• GIVEN PASSAGE

•••••

Edited: Sumit Kumar Sharma on 24 May 2020 at 15:13
Write a function called valid_date that takes three positive integer scalar inputs year, month, day. If these three represent a valid date, return a logical true, otherwise false. The name of the output argument is valid. If any of the inputs is not a positive integer scalar, return false as well. Note that every year that is exactly divisible by 4 is a leap year, except for years that are exactly divisible by 100. However, years that are exactly divisible by 400 are also leap years. For example, the year 1900 was not leap year, but the year 2000 was. Note that your solution must not contain any of the date related built-in MATLAB functions.
function [valid]=valid_date(year, month, day)
if isscalar(year) && year>0 && year~=0 && isscalar(month) && month>0 && month~=0 && isscalar(day) && day>0 && ar
if mod(year,4) == 0 && mod(year, 100)~= 0 || mod(year,400)==0 && month==2 && days<=29
%for february
valid=true;
else
valid=false;
end
%for rest of the months
if month==4 || month==6 || month==9 || month==11 && day<=30
valid=true;
elseif month==1 || month==3 || month==5 || month==7 || month==8 || month==10 || month== 12 && day<=31
valid=true;
else
valid=false;
end
%not a leap year
if month==2 && day>28
valid=false;
end
%rest of the months
if month==4 || month==6 || month==9 || month==11 && day<=30
valid=true;
elseif month==1 || month==3 || month==5 || month==7 || month==8 || month==10 || month== 12 && day<=31
valid=true;
else
valid=false;
end
else
valid=false;
end

Jan on 28 Jun 2019
@Aman Gupta: There is no need to declare the variables as persistent.
vidushi Chaudhary on 16 May 2020 at 6:27
Can anyone explain how nested if exactly works to calculate leap year in @Mohd Shafique Khan answer
Walter Roberson on 16 May 2020 at 7:04
If the year is not a multiple of 4, then you already know that this is not a leap year, so you can skip further examination. If the year is divisible by 4 but is not a multiple of 100, then you can be sure that it is a leap year without further checks. If the year is divisible by 4 and is divisible by 100 then it is a leap year if it is a multiple of 400 and is not a leap year otherwise (so 2000 -> leap year, 2100 -> not, 2200 -> not, 2300 -> not, 2400 -> leap year.)

Jan on 30 Mar 2019
Edited: Jan on 6 Sep 2019
function valid = valid_date(year, month, day)
% scalar positive integer limit
if isscalar(year) && year > 0 && fix(year) == year && ...
isscalar(month) && month > 0 && fix(month) == month && month <= 12 && ...

•••••

[Collection entries]
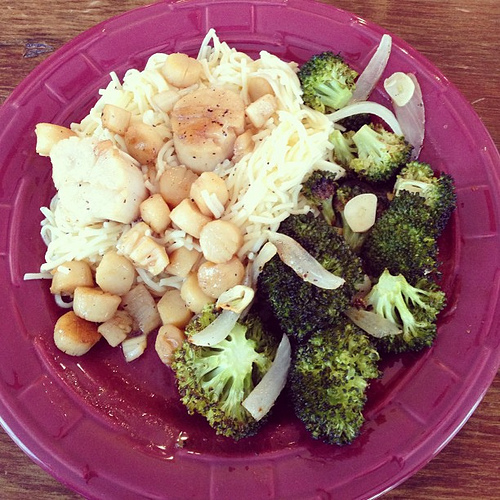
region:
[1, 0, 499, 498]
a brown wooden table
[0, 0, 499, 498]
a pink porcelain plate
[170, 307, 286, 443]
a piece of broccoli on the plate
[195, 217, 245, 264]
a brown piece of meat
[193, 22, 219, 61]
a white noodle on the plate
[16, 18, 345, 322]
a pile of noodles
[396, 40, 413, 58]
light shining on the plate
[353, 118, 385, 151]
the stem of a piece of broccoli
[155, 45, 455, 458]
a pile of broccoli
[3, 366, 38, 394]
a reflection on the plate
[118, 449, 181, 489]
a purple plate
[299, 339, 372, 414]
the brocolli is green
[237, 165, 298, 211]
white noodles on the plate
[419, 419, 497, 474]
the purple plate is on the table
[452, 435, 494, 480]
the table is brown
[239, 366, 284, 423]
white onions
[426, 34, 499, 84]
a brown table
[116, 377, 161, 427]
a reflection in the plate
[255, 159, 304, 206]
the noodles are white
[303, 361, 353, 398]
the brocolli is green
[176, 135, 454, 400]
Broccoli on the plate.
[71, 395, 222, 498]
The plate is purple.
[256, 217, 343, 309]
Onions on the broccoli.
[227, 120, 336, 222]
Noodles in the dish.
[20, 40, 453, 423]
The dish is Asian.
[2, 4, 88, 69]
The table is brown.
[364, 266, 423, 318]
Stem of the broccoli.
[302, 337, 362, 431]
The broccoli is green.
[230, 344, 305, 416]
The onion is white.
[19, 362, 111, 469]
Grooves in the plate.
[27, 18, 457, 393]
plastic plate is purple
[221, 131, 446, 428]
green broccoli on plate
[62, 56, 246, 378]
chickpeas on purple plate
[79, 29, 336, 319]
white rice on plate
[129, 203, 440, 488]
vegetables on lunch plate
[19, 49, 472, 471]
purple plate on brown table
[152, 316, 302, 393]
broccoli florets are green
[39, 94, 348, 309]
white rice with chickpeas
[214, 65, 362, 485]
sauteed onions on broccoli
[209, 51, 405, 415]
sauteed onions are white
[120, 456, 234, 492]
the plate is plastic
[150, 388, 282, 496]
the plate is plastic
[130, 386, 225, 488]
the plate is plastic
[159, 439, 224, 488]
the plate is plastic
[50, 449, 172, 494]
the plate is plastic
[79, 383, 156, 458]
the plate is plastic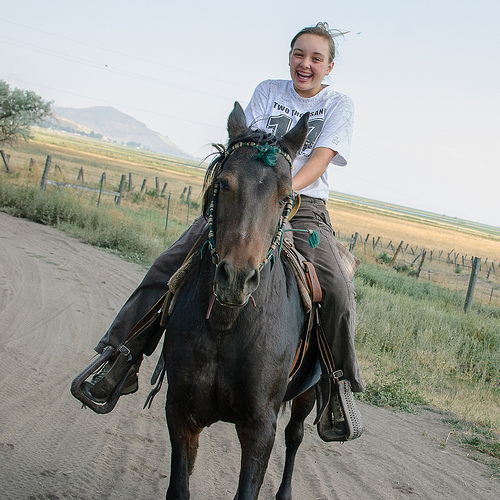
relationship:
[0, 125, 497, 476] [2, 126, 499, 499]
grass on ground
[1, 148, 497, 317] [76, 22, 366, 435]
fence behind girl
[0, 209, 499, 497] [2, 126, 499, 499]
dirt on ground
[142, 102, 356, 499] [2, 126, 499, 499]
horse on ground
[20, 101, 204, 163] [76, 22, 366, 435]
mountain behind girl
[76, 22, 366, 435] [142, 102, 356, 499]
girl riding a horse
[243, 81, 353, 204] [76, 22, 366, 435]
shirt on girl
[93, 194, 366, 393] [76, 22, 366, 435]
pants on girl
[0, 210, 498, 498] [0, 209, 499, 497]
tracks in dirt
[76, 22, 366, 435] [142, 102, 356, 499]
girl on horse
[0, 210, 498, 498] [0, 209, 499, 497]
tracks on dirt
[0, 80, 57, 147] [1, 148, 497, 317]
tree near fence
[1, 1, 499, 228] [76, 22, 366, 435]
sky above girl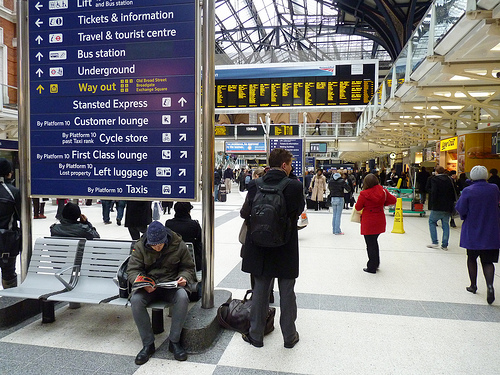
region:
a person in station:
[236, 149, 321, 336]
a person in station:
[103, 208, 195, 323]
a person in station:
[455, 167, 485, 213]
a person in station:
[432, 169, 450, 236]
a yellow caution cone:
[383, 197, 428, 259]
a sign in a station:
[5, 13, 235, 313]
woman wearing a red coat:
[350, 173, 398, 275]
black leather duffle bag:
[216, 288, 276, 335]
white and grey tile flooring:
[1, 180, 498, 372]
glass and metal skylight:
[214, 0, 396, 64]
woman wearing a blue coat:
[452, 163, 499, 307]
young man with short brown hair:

•••••

• EXERCISE REQUIREMENTS
1 > Transcribe the MATLAB forum thread from "Jan on 30 Mar" up to and including "fix(year) == year && ...".
2 > In the MATLAB forum thread, why can the leap-year check stop right away when a year is not a multiple of 4? Answer in one to three sentences.
3 > Resume the MATLAB date-validation thread from where it stops.

• ANSWERS IN ORDER
1 >
Jan on 30 Mar 2019
Edited: Jan on 6 Sep 2019
function valid = valid_date(year, month, day)
% scalar positive integer limit
if isscalar(year) && year > 0 && fix(year) == year && ...

2 > A year that is not a multiple of 4 cannot be a leap year. Once that is known, no further examination is needed, so the remaining checks can be skipped.

3 >
isscalar(day) && day > 0 && fix(day) == day
% Leap year: multiple of 4, but not of 100, or of 400:
isLeap = (~mod(year, 4) && mod(year, 100) || ~mod(year, 400));
% Valid days:
% * month is 4,6,9,11 and days <= 30,
% * month is 2 and days <= 28 or 29 for leap years
% * other month and days <= 31
valid = (any(month == [4,6,9,11]) && day <= 30) || ...
(any(month == [1,3,5,7,8,10,12]) && day <= 31) || ...
(month == 2 && day <= 28 + isLeap);
else
valid = false;
end
end
Or:
function valid = valid_date(year, month, day)
% Anonymous function to check for positive integer scalar values:
ok = @(x) isscalar(x) && x > 0 && fix(x) == x;
valid = false; % Default answer
% Check if all inputs are clean:
if ok(year) && ok(month) && month <= 12 && ok(day)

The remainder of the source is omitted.